» **Records for the task**
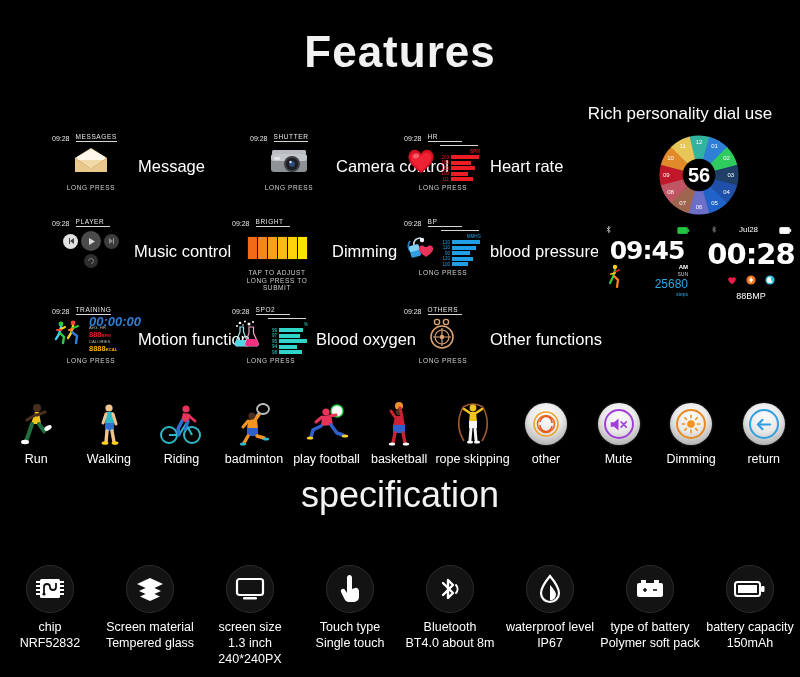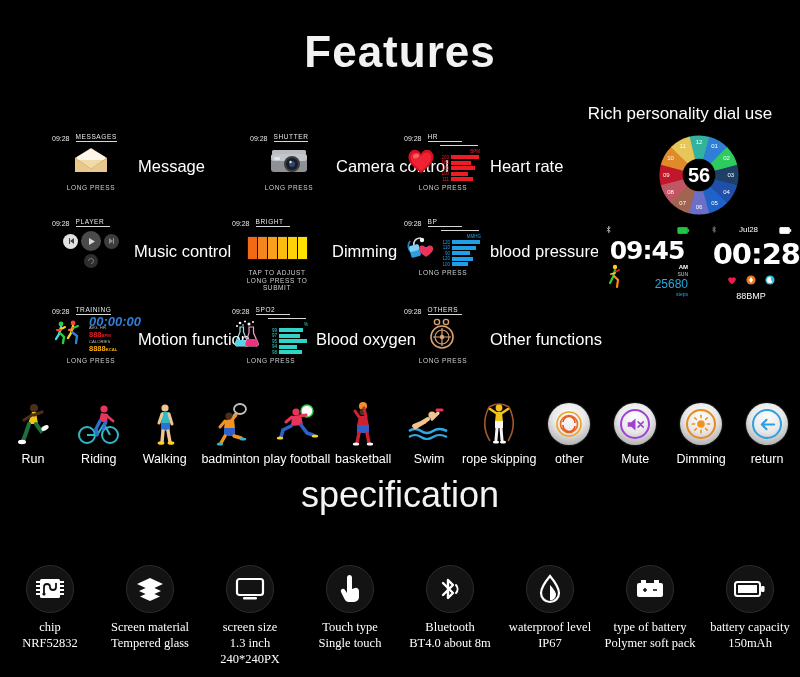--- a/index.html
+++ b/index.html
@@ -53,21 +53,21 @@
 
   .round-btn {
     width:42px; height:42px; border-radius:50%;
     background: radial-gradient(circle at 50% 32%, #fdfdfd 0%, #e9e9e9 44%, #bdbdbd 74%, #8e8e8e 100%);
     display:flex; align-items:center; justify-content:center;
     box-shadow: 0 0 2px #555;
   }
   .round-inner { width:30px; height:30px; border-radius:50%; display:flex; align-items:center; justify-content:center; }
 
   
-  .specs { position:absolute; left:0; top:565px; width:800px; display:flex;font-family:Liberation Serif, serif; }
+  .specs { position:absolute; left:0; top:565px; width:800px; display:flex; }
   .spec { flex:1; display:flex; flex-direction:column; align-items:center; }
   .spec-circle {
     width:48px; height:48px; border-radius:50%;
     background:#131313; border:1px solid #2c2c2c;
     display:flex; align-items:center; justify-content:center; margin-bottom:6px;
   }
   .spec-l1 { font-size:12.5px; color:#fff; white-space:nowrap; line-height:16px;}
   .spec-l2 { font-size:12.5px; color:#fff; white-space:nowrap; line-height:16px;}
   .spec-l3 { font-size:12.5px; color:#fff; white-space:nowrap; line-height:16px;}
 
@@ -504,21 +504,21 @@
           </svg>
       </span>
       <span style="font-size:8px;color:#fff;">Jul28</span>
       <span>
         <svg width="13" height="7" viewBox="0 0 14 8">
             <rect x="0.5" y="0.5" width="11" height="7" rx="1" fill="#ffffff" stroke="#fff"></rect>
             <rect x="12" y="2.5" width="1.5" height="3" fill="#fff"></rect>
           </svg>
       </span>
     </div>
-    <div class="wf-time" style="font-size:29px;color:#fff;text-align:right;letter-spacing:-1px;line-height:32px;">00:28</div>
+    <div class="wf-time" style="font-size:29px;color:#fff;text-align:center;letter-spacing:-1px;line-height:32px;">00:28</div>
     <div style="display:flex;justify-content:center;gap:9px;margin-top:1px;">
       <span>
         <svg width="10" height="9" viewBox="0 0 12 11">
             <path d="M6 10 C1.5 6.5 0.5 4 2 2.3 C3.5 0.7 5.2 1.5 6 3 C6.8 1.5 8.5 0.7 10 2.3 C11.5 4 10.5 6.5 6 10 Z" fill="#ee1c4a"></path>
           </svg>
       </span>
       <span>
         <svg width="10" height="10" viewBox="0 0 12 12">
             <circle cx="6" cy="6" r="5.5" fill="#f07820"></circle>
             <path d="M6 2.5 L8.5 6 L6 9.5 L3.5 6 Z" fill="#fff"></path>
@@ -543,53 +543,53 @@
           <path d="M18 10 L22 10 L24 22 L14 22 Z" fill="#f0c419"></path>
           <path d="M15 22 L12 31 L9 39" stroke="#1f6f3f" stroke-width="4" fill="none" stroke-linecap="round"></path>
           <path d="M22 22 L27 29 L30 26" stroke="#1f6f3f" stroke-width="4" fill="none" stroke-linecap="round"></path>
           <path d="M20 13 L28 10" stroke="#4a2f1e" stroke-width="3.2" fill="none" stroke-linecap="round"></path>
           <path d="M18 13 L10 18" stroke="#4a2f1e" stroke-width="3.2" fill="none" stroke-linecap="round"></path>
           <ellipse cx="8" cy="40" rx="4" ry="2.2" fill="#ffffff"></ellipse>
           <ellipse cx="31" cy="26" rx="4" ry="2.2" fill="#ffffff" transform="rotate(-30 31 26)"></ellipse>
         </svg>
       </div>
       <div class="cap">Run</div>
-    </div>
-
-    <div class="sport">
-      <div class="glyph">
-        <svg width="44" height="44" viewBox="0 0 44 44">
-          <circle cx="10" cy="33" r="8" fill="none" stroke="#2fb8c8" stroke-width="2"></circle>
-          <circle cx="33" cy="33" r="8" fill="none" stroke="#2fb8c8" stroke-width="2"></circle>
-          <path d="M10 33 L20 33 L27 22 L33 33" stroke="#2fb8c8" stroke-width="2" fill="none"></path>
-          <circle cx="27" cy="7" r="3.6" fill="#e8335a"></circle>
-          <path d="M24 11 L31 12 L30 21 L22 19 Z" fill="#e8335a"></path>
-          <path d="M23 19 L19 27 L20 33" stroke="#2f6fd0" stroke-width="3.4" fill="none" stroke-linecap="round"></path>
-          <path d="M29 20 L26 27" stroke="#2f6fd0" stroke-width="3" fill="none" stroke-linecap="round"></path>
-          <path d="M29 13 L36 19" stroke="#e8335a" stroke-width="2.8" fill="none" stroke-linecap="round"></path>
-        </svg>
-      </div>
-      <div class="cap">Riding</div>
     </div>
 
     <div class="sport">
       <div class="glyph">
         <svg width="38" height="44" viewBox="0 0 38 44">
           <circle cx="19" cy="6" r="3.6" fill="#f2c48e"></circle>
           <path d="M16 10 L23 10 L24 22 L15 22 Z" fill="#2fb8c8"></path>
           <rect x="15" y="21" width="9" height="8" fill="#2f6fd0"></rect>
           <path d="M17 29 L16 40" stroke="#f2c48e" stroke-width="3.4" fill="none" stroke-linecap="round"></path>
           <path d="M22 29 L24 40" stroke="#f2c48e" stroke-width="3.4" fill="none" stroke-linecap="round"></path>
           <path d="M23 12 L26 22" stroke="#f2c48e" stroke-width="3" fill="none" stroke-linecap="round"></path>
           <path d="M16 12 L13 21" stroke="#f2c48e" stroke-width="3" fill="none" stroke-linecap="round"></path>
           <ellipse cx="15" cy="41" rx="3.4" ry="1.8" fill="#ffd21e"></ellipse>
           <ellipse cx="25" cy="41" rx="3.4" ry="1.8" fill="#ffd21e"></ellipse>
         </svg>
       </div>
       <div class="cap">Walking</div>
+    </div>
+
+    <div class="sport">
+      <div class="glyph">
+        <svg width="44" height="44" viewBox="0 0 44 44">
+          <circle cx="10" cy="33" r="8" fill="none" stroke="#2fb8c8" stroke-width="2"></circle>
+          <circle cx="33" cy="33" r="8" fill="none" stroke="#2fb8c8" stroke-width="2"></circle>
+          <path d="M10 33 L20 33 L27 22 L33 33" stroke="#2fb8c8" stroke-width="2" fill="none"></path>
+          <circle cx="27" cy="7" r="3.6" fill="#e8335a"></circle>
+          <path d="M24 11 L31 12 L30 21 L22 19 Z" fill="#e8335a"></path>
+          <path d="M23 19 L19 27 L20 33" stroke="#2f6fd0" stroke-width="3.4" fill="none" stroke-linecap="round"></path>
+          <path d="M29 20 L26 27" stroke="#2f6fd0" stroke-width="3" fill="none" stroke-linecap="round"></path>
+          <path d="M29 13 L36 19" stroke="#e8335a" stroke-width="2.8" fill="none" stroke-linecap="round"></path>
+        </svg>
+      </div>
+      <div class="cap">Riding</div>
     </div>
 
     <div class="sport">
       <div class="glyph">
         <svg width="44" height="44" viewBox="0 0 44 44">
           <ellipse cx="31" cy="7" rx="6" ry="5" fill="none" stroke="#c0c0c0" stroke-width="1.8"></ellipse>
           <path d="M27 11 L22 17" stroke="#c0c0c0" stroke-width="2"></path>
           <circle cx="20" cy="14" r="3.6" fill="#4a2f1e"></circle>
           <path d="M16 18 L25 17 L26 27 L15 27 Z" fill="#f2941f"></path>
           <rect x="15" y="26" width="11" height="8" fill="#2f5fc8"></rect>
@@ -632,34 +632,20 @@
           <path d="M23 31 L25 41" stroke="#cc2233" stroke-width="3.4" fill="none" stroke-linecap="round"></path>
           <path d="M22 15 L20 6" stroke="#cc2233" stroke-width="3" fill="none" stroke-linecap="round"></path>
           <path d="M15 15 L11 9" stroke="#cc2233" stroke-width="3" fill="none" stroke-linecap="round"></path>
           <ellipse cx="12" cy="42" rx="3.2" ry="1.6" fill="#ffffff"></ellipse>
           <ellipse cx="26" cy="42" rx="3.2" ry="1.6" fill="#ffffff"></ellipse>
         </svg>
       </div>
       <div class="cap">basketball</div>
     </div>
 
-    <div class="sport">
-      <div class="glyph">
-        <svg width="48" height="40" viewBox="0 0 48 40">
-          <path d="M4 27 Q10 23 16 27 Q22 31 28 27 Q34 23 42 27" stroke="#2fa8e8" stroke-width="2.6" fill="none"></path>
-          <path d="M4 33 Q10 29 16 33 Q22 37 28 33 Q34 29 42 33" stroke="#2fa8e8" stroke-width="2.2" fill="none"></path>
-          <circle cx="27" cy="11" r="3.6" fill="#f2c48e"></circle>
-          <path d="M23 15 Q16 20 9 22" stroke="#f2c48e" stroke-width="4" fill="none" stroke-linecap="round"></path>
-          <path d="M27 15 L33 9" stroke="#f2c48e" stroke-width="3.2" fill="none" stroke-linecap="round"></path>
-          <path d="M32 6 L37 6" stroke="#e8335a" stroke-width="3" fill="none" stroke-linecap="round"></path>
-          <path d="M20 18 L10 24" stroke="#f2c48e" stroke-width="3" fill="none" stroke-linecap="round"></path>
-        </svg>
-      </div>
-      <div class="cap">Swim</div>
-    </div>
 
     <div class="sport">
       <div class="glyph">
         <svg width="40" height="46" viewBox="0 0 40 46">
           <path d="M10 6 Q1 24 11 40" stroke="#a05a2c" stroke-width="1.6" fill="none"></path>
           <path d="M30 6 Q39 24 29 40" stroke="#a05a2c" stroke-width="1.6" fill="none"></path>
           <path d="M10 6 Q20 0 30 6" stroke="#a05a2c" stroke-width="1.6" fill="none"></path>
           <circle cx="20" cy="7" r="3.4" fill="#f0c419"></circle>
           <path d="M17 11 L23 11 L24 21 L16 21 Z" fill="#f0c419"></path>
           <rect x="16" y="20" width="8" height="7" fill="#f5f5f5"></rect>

» **The problem**
Wherever the word "position" turns up in the records above, copy the line that holds it.

» **Written answer**
-  .specs { position:absolute; left:0; top:565px; width:800px; display:flex;font-family:Liberation Serif, serif; }
+  .specs { position:absolute; left:0; top:565px; width:800px; display:flex; }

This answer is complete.